Why it matters in practice

Teams frequently fail to evaluate whether restated comparatives comply with IAS 8's disclosure requirements. Confirming that the numbers are correct is not enough. IAS 8.49 requires disclosure of the nature of the prior period error and the correction amount for each affected financial statement line item. Missing disclosures in the comparatives create a qualification risk the team may not have anticipated.

When a predecessor firm audited the prior year and the comparatives have been restated, the current auditor sometimes omits the Other Matter paragraph required by ISA 710.19. The restatement does not remove the predecessor auditor disclosure obligation. Both the OM paragraph and any EOM paragraph relating to the restatement may be required simultaneously.

Worked example: Byrne Analytics Ltd

Client: Irish technology company, FY2024, revenue €22M, IFRS reporter. First-year audit (predecessor firm: Murphy Grant & Co. audited FY2023). During the FY2024 audit, the engagement team discovered that the client had reclassified €1.8M of development costs from intangible assets to operating expenses in the FY2023 comparatives (voluntary policy change under IAS 8) and restated FY2023 revenue by €340K due to an error in licence revenue timing under IFRS 15.

Evaluate the restatement: The €340K revenue error originated in FY2023 when the client recognised licence revenue at a point in time instead of over the access period. The restatement reduces FY2023 revenue and increases the deferred revenue balance carried forward. The team assessed the IAS 8.41–42 disclosure requirements and confirmed completeness.

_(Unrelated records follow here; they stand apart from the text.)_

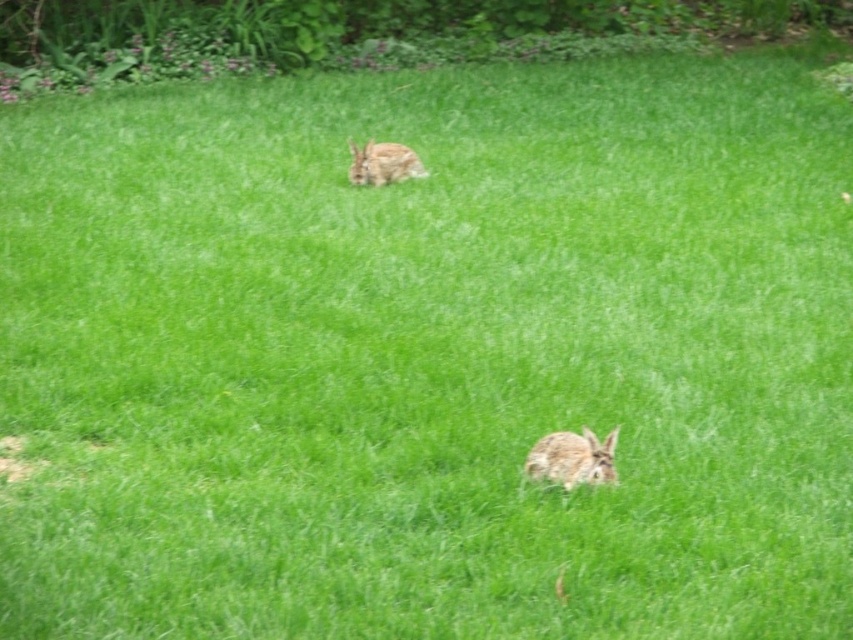
Question: Can you confirm if fuzzy brown rabbit at lower center is smaller than fuzzy brown rabbit at upper center?

Choices:
 (A) yes
 (B) no

Answer: (A)

Question: Does fuzzy brown rabbit at lower center come behind fuzzy brown rabbit at upper center?

Choices:
 (A) yes
 (B) no

Answer: (B)

Question: Among these points, which one is farthest from the camera?

Choices:
 (A) tap(370, 168)
 (B) tap(587, 444)

Answer: (A)

Question: Which object is farther from the camera taking this photo?

Choices:
 (A) fuzzy brown rabbit at lower center
 (B) fuzzy brown rabbit at upper center

Answer: (B)

Question: Can you confirm if fuzzy brown rabbit at lower center is bigger than fuzzy brown rabbit at upper center?

Choices:
 (A) no
 (B) yes

Answer: (A)

Question: Which object is closer to the camera taking this photo?

Choices:
 (A) fuzzy brown rabbit at lower center
 (B) fuzzy brown rabbit at upper center

Answer: (A)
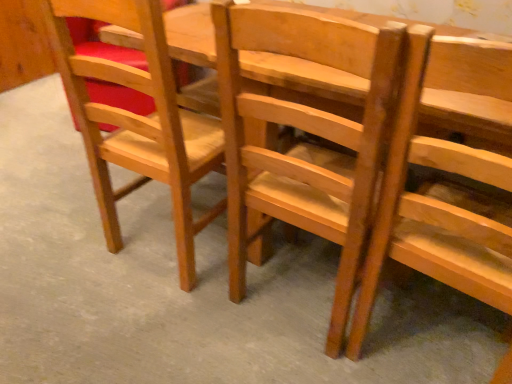
In order to click on vacant space underneath matte wood chair at left, the first chair in the left-to-right sequence (from a real-world perspective) in this screenshot , I will do `click(170, 243)`.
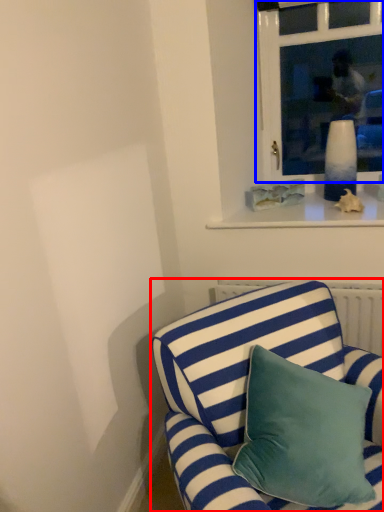
Question: Among these objects, which one is farthest to the camera, studio couch (highlighted by a red box) or window (highlighted by a blue box)?

Choices:
 (A) studio couch
 (B) window

Answer: (B)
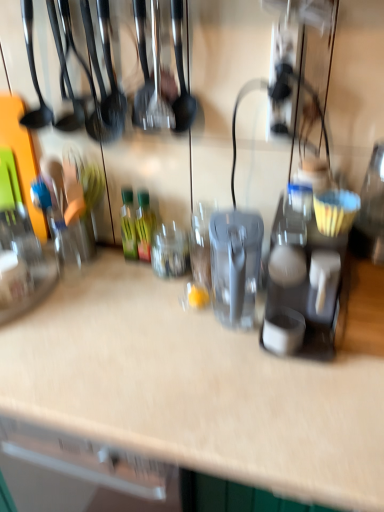
Locate an element on the screen. This screenshot has width=384, height=512. vacant area in front of green glass bottle at center, which ranks as the first bottle in right-to-left order is located at coordinates (132, 292).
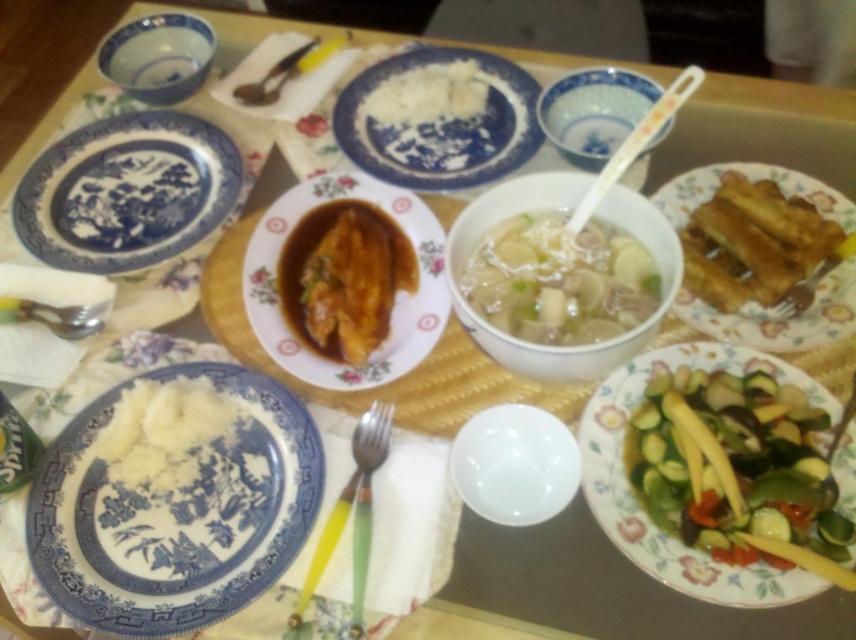
Who is shorter, translucent glass soup at center or golden brown fried fish at right?

translucent glass soup at center

This screenshot has height=640, width=856. What do you see at coordinates (560, 280) in the screenshot?
I see `translucent glass soup at center` at bounding box center [560, 280].

The image size is (856, 640). What are the coordinates of `translucent glass soup at center` in the screenshot? It's located at pyautogui.click(x=560, y=280).

Find the location of a particular element. translucent glass soup at center is located at coordinates (560, 280).

Which is more to the right, porcelain bowl at upper center or silver metallic fork at center?

porcelain bowl at upper center is more to the right.

You are a GUI agent. You are given a task and a screenshot of the screen. Output one action in this format:
    pyautogui.click(x=<x>, y=<y>)
    Task: Click on the porcelain bowl at upper center
    The width and height of the screenshot is (856, 640).
    Given the screenshot: What is the action you would take?
    pyautogui.click(x=593, y=112)

Can you confirm if blue porcelain plate at upper left is positioned to the right of white plastic chopstick at upper center?

In fact, blue porcelain plate at upper left is to the left of white plastic chopstick at upper center.

Based on the photo, is blue porcelain plate at upper left smaller than white plastic chopstick at upper center?

Yes.

Is point (33, 243) positioned before point (575, 228)?

No, it is not.

Find the location of a particular element. This screenshot has width=856, height=640. blue porcelain plate at upper left is located at coordinates (126, 192).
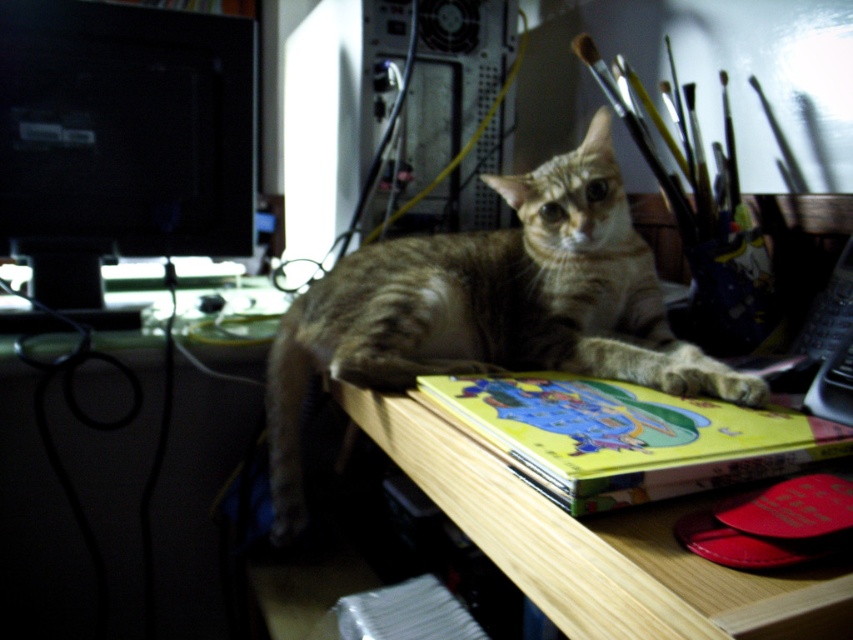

Assess the accounting policy change: The reclassification of €1.8M in development costs was applied retrospectively under IAS 8.14. The team confirmed the client disclosed the nature of the change, the reasons, and the adjustment amounts for each affected line item (IAS 8.29).

Determine reporting implications: The current period opinion covers FY2024 only (corresponding figures approach). An Other Matter paragraph is mandatory under ISA 710.19 for the predecessor auditor. The team also evaluated whether an emphasis of matter paragraph is warranted under ISA 706.8 for the restatement. The approach is defensible because the file separately addresses both the error correction and the policy change.

Comparative information vs corresponding figures

Comparative information is the umbrella concept. Corresponding figures are one of two methods for presenting it. Under corresponding figures, the prior period data is presented as part of the current period statements and the auditor's opinion covers the current period only. Under comparative financial statements, the prior period data is a separate complete set of statements and the auditor's opinion covers both periods.

All frameworks require some form of comparative information. IFRS, RJ, HGB, and Belgian GAAP use the corresponding figures method. US GAAP typically requires comparative financial statements. The choice is not the auditor's – the applicable framework dictates which approach the client uses.

Key standard references

  • ISA 710.1–5: Scope and definitions of comparative information, corresponding figures, and comparative financial statements.
  • ISA 710.11–12: Auditor's evaluation of corresponding figures for appropriate presentation and consistent policies.
  • ISA 710.19: Mandatory Other Matter paragraph when a predecessor auditor audited the prior period.
  • IAS 8.42–49: Requirements for correction of prior period errors and related disclosures.
  • IAS 1.38: IFRS requirement for comparative information in the financial statements.

Related terms

Related reading

Frequently asked questions

What happens when prior period comparatives have been restated?

The auditor must evaluate whether the restatement complies with IAS 8's disclosure requirements, including the nature of the error and the correction amount for each affected line item. Confirming the numbers alone is not sufficient. Missing IAS 8.49 disclosures create a qualification risk.

Is an Other Matter paragraph required when a predecessor auditor was involved?

Yes. ISA 710.19 makes it mandatory when a predecessor firm audited the prior period comparatives. The paragraph must identify the predecessor, the type of opinion, the report date, and whether the opinion was modified. A restatement of comparatives does not remove this obligation.